Bien qu’une grande portion des coûts directement associés à l’incident puisse revenir à Pratt & Whitney, un délai nuira assurément à Bombardier aussi, compte tenu de l’état précaire dans lequel se trouve son bilan, ajoute-t-il.

« Je soupçonne que les investisseurs ne sont pas d’humeur à donner le bénéfice du doute à Bombardier, dit Kevin Chiang, de la CIBC. L’exécution a été décevante depuis neuf mois et s’il ne s’agit pas d’un incident mineur, je crains que les investisseurs deviennent plus nombreux à lancer la serviette. »

De passage dimanche à Doha, au Qatar, pour participer à l’assemblée annuelle de l’Association internationale du transport aérien, le président et chef de la direction de Bombardier Aéronautique, Guy Hachey, a dit au cours d’une entrevue à un média spécialisé que les dirigeants avaient déjà une bonne compréhension de ce qui s’est produit et que c’était « très réparable ».

Plusieurs analystes ont toutefois indiqué que l’incident pouvait nuire aux efforts de vente et de marketing de la CSeries. « Le nouveau moteur de Pratt & Whitney était initialement perçu comme un facteur de risque lorsque le projet de CSeries avait été présenté », dit Walter Spracklin, de RBC.

« L’escompte lié au moteur avait largement disparu au cours des trois dernières années.
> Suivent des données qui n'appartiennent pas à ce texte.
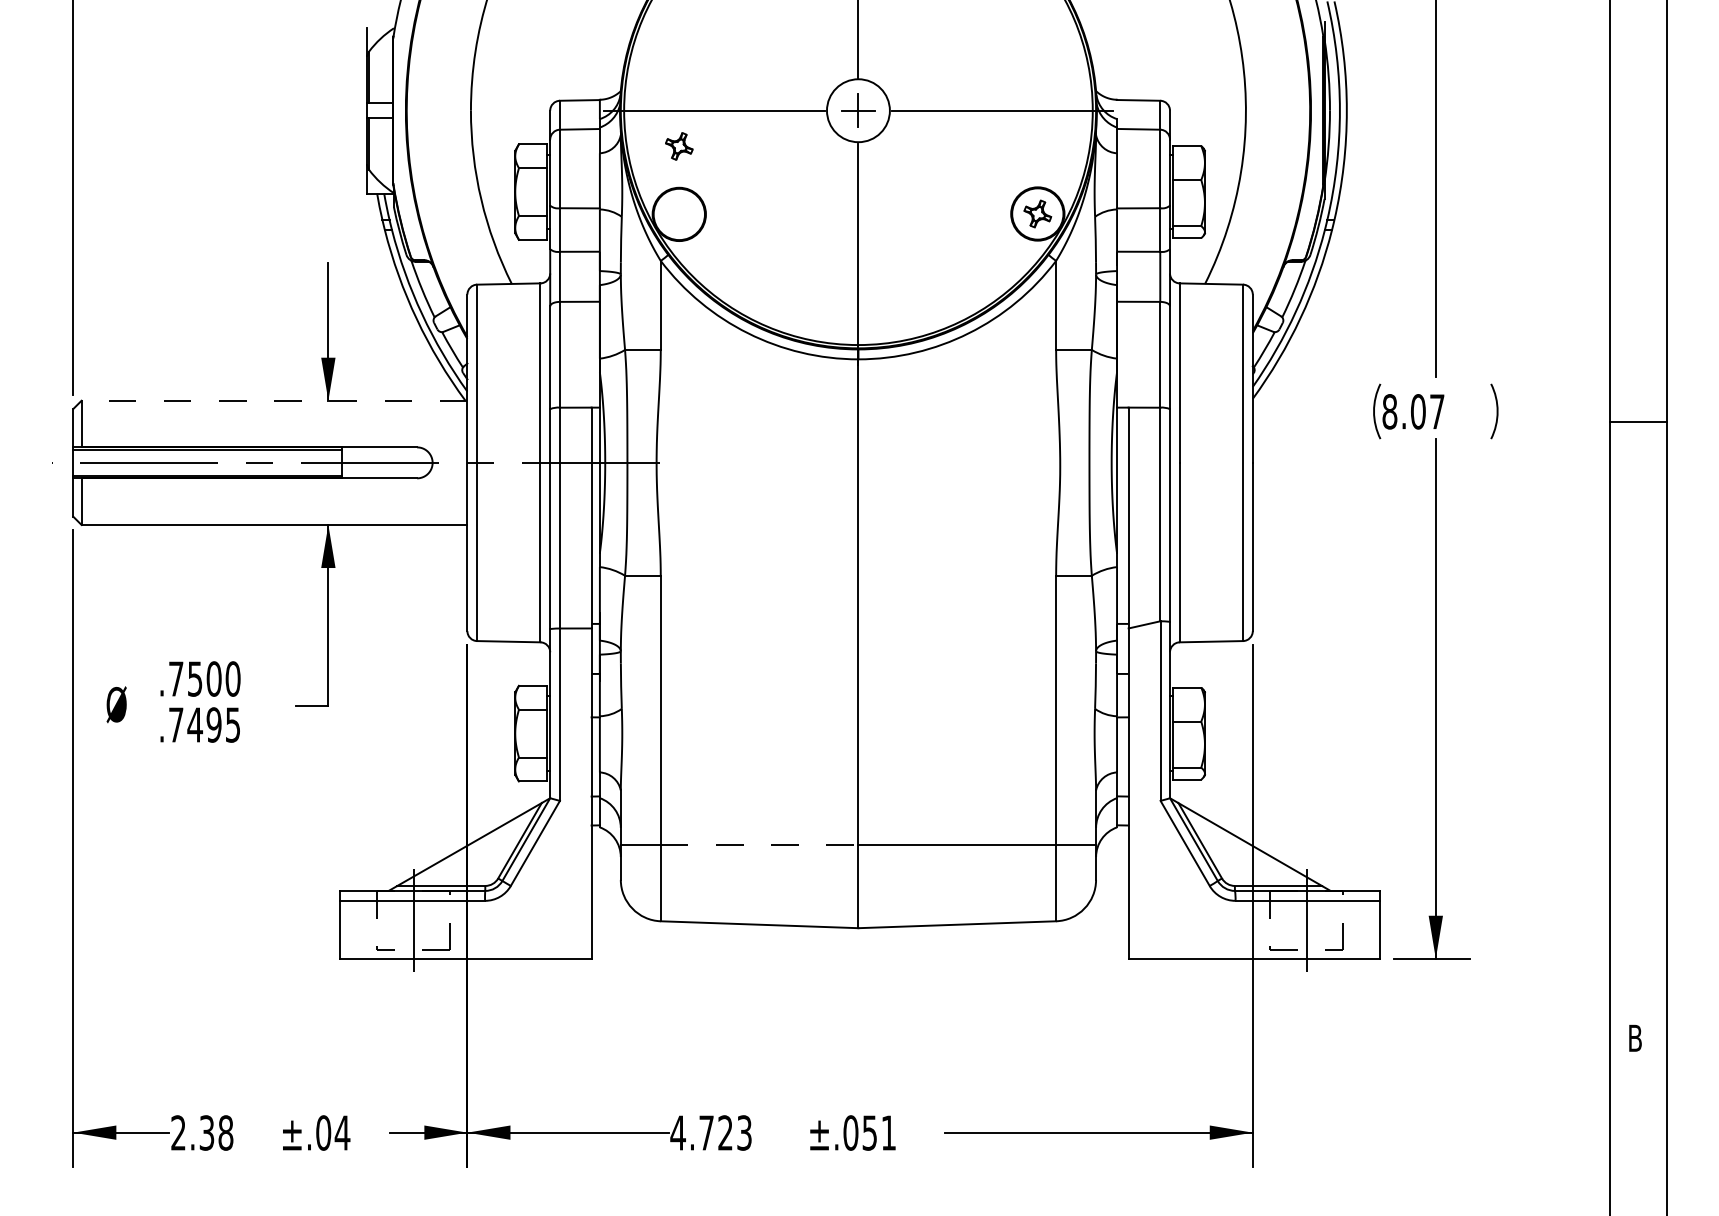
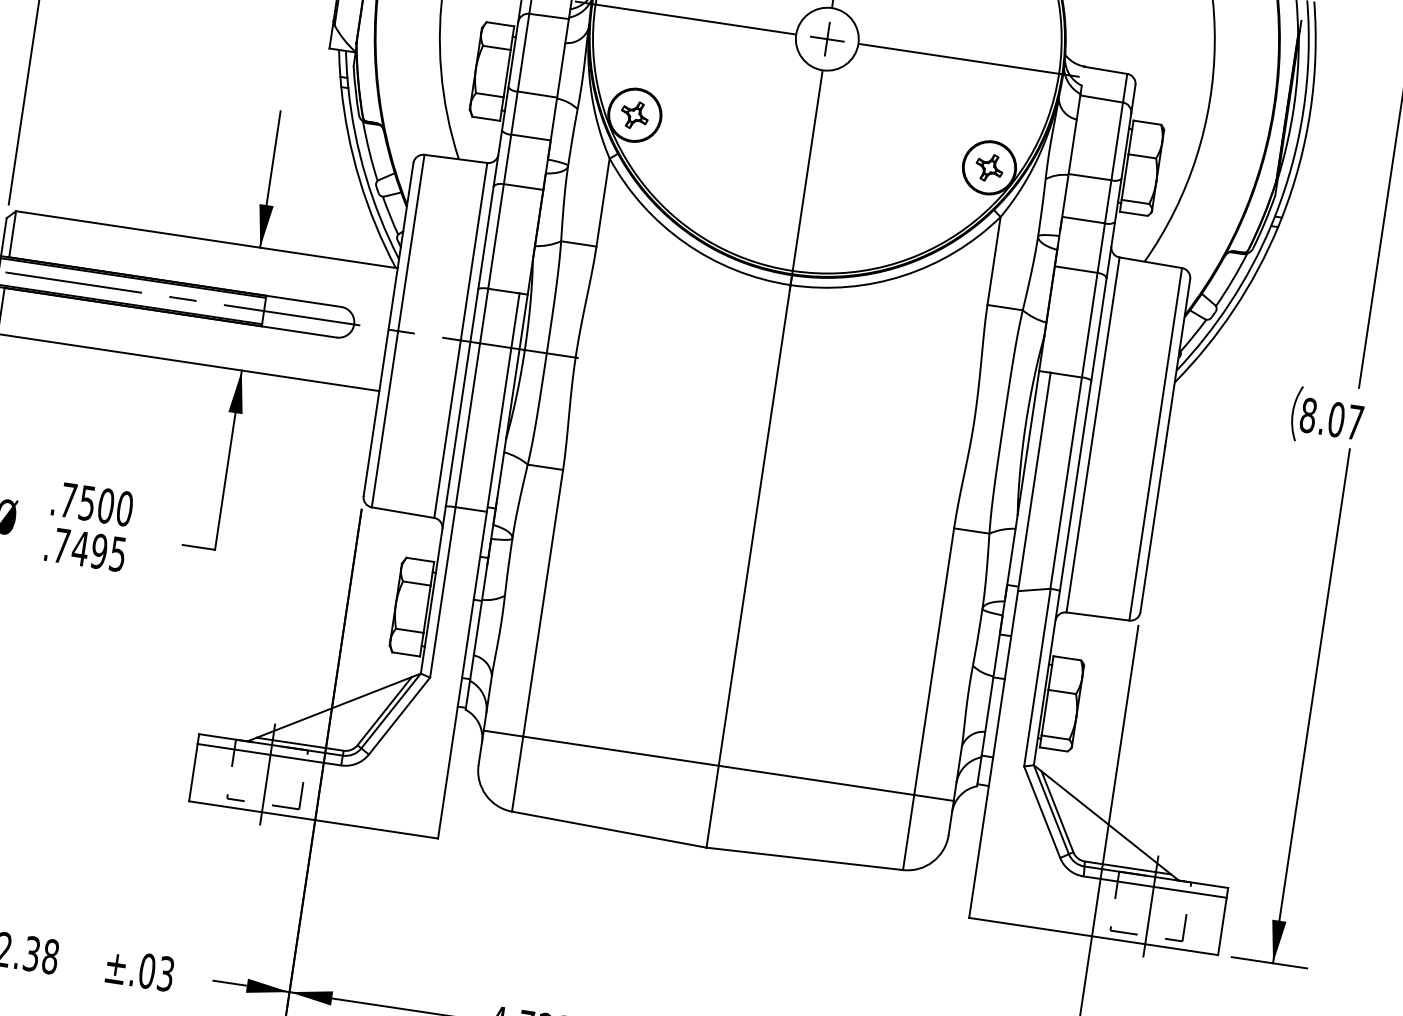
part: (679, 146) -> (635, 115), moved
line: (274, 400) -> (206, 239), dashed -> solid
line: (759, 845) -> (620, 751), dashed -> solid
text: (342, 1132) -> (166, 973), ±.04 -> ±.03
La spéculation entourant la fiabilité du moteur pourrait maintenant refaire surface et nuire à l’obtention de nouvelles commandes. »

L’incident impliquant le moteur survient alors que Bombardier s’apprête à participer, le mois prochain, au populaire Salon aéronautique de Farnborough. L’entreprise révèle généralement deux semaines avant le Salon quels appareils y seront présentés. « Les ennuis avec le moteur pourraient mettre la CSeries sur la glace », dit David Newman.

Le PDG de Bombardier, Pierre Beaudoin, qui assistait hier à un événement public à Montréal, a accepté de commenter la situation. « Nous sommes en période de tests, c’est normal de vivre des événements [du genre] durant les essais en vol. J’aimerais rappeler que le moteur [de Pratt & Whitney] a reçu la certification des autorités concernées. »

Le titre a cédé 1,36 %, à 3,64 $, à la Bourse de Toronto hier.